Avó e neto, moradores da favela do Morro do Papagaio, passam a quarentena estudando juntos

Maria, de 59 anos, está na 3ª série do ensino fundamental. Brian, de 10 anos, está duas séries à frente da avó. Maria Lopes Teixeira, de 59 anos, faz as tarefas escolares ao lado do neto
Gláucia Carvalhaes/Arquivo pessoal
Duas vezes por semana, Maria Lopes Teixeira pega os cadernos, dá a mão ao neto Brian, sai de casa no Morro do Papagaio, na Região Centro-Sul de Belo Horizonte, e espera pela carona para estudar. Com máscaras, álcool em gel e distanciamento, os dois fazem as tarefas escolares com a ajuda de uma vizinha de bairro.
“Foi uma benção porque a gente não tinha ninguém para nos orientar. Eu estou indo para a quarta série do ensino fundamental. O Brian está no quinto ano. A gente até tentou fazer os exercícios sozinhos, mas erramos tudo (risos)”, contou Maria.

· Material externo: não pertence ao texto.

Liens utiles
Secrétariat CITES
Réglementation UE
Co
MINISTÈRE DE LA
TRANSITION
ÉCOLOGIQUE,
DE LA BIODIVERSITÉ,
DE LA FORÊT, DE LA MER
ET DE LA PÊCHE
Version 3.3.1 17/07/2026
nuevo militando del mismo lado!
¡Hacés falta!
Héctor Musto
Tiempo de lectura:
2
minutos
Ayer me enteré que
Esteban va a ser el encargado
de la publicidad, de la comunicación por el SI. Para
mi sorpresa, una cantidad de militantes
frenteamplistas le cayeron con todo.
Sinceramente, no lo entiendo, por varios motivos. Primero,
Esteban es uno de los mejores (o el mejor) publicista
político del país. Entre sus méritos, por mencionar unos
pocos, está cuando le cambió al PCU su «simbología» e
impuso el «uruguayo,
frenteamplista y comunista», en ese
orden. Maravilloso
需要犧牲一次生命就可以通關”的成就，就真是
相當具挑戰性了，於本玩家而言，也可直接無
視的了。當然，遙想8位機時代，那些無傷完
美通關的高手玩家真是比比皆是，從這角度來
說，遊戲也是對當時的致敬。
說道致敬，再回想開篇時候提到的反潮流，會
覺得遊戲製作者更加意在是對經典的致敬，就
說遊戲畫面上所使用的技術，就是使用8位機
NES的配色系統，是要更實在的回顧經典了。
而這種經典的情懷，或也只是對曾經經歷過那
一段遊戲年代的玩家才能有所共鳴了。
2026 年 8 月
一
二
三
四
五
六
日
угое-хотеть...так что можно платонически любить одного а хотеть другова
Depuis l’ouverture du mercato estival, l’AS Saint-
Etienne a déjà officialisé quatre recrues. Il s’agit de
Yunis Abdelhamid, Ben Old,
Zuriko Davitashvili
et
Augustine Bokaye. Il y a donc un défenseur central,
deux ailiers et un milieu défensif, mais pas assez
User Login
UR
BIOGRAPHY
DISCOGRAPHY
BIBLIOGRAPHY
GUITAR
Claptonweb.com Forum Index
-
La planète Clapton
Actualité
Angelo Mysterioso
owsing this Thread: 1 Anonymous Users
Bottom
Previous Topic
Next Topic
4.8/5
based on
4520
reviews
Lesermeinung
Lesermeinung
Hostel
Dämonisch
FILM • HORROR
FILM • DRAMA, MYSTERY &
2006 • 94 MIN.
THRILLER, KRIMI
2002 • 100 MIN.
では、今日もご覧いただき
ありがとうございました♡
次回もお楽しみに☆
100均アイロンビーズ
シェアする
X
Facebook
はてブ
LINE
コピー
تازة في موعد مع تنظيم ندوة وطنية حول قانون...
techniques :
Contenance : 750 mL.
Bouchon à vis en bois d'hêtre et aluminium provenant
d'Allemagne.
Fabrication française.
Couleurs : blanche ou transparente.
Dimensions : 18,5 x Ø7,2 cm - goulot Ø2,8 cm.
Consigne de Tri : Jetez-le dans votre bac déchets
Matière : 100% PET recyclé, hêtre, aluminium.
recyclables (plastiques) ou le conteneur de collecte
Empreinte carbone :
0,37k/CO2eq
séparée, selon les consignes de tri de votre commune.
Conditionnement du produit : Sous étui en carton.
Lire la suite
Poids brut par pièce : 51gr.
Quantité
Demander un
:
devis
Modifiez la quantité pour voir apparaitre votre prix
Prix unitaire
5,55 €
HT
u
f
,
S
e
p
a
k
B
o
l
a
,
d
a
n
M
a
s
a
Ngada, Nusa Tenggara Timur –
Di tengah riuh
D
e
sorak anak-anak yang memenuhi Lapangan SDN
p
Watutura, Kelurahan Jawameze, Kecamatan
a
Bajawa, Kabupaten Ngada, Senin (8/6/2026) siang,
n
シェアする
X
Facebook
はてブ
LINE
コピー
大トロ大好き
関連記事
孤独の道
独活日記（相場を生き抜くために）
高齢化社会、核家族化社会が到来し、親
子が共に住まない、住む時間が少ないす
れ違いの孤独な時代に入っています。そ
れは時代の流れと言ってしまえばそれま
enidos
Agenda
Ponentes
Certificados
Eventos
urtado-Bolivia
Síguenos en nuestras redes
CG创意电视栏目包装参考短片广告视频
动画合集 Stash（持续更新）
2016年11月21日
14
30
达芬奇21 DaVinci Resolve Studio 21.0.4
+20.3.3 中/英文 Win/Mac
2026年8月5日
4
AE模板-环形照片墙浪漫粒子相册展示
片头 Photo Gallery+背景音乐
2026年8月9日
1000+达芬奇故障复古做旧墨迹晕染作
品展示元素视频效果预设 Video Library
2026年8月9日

Brian iria cursar a 5ª série do ensino fundamental, mas aulas foram interrompidas pela pandemia
Gláucia Carvalhaes/Arquivo pessoal
A ajuda veio da jornalista Gláucia Carvalhaes, que mora no bairro São Bento. Ela os conheceu por meio do líder comunitário do Morro do Papagaio, Júlio Fessô, e agora os orienta a fazer as tarefas.
“É muito bom ajudar, principalmente pela vontade de aprender dos dois”, disse ela.
‘Eu era uma escrava, né?’
As aulas do projeto Educação de Jovens e Adultos (EJA), frequentadas por Maria, e da Escola Municipal Benjamim Jacob, onde Brian estuda, foram suspensas por causa da pandemia do novo coronavírus.
“Eu estava tão animada para voltar a estudar, sabe? Comecei no EJA em 2018. Neste ano, as aulas começaram em março, mas rapidinho acabaram por causa da Covid-19”, disse Maria.
Maria começou a estudar em 2018 no Ensino de Jovens e Adultos
Gláucia Carvalhaes/Arquivo pessoal
Este é só mais um desafio que a empregada doméstica enfrenta para poder estudar. Quando criança, era obrigada a trabalhar na casa da família onde foi criada, em Berilo, no Vale do Jequitinhonha.
Ela foi abandonada lá pelo pai aos 6 anos de idade. Maria nunca conheceu sua mãe. Nem sabe se tem parentes vivos.
“Eu era uma escrava, né? Eu via os meninos da casa indo para escola e pedia para ir também. Diziam que eu tinha que trabalhar, lavar roupa, cozinhar”, contou.
Ao se tornar adulta, veio para Belo Horizonte na tentativa de melhorar de vida. Teve três filhos. Um deles, o pai de Brian, morreu.
“Brian e eu temos uma ligação muito forte. Um dia, a mãe dele trouxe ele para me visitar e o menino não quis mais ir embora. Somos só nós dois”, disse Maria.
Maria e o neto vivem no Morro do Papagaio, em Belo Horizonte
Júlio Fessô/Arquivo pessoal
Avó e neto estudam juntos. Os dois também passam o tempo dividindo as delícias que Maria prepara.
“A gente continua em casa, de quarentena, comendo e engordando (risos)”, contou a avó.
Morro do Papagaio
Onde fica o Morro do Papagaio, em Belo Horizonte
Juliane Souza/G1
A favela do Morro do Papagaio é uma das maiores de Belo Horizonte. Com 17 mil moradores, ela faz parte de um complexo de comunidades chamado Aglomerado Santa Lúcia, na Região Centro Sul da capital. O Papagaio fica espremido entre os bairros nobres do Sion e São Bento.
A favela ganhou este nome por causa da grande quantidade de papagaios e maritacas que viviam em uma fazenda na região. A propriedade acabou dando espaço para a ocupação.
População: Cerca de 17 mil moradores
Localização: Região Centro-Sul de Belo Horizonte
Origem: O Morro do Papagaio surgiu há 90 anos, segundo moradores. Mas de acordo com a prefeitura, a ocupação se intensificou nos anos 50.